Exercise instructions:
Copy every line of the items below word for word, with no changes.

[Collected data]
== Segment start ==
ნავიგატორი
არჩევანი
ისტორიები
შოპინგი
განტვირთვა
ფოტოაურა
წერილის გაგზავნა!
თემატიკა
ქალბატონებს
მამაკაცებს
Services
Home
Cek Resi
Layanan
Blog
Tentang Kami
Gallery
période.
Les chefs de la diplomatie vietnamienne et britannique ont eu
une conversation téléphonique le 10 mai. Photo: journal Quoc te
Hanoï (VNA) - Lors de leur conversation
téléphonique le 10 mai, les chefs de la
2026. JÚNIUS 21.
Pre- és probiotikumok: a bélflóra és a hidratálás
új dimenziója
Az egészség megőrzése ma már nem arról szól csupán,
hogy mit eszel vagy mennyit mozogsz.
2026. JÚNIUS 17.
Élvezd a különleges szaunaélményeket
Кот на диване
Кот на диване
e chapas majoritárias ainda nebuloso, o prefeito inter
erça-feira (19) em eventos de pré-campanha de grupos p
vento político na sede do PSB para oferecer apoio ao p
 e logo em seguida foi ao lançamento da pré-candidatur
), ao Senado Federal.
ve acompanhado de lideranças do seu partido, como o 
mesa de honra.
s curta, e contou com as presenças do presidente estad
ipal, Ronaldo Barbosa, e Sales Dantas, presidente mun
== Segment end ==
Exercise result:
ნავიგატორი
არჩევანი
ისტორიები
შოპინგი
განტვირთვა
ფოტოაურა
წერილის გაგზავნა!
თემატიკა
ქალბატონებს
მამაკაცებს
Services
Home
Cek Resi
Layanan
Blog
Tentang Kami
Gallery
période.
Les chefs de la diplomatie vietnamienne et britannique ont eu
une conversation téléphonique le 10 mai. Photo: journal Quoc te
Hanoï (VNA) - Lors de leur conversation
téléphonique le 10 mai, les chefs de la
2026. JÚNIUS 21.
Pre- és probiotikumok: a bélflóra és a hidratálás
új dimenziója
Az egészség megőrzése ma már nem arról szól csupán,
hogy mit eszel vagy mennyit mozogsz.
2026. JÚNIUS 17.
Élvezd a különleges szaunaélményeket
Кот на диване
Кот на диване
e chapas majoritárias ainda nebuloso, o prefeito inter
erça-feira (19) em eventos de pré-campanha de grupos p
vento político na sede do PSB para oferecer apoio ao p
 e logo em seguida foi ao lançamento da pré-candidatur
), ao Senado Federal.
ve acompanhado de lideranças do seu partido, como o 
mesa de honra.
s curta, e contou com as presenças do presidente estad
ipal, Ronaldo Barbosa, e Sales Dantas, presidente mun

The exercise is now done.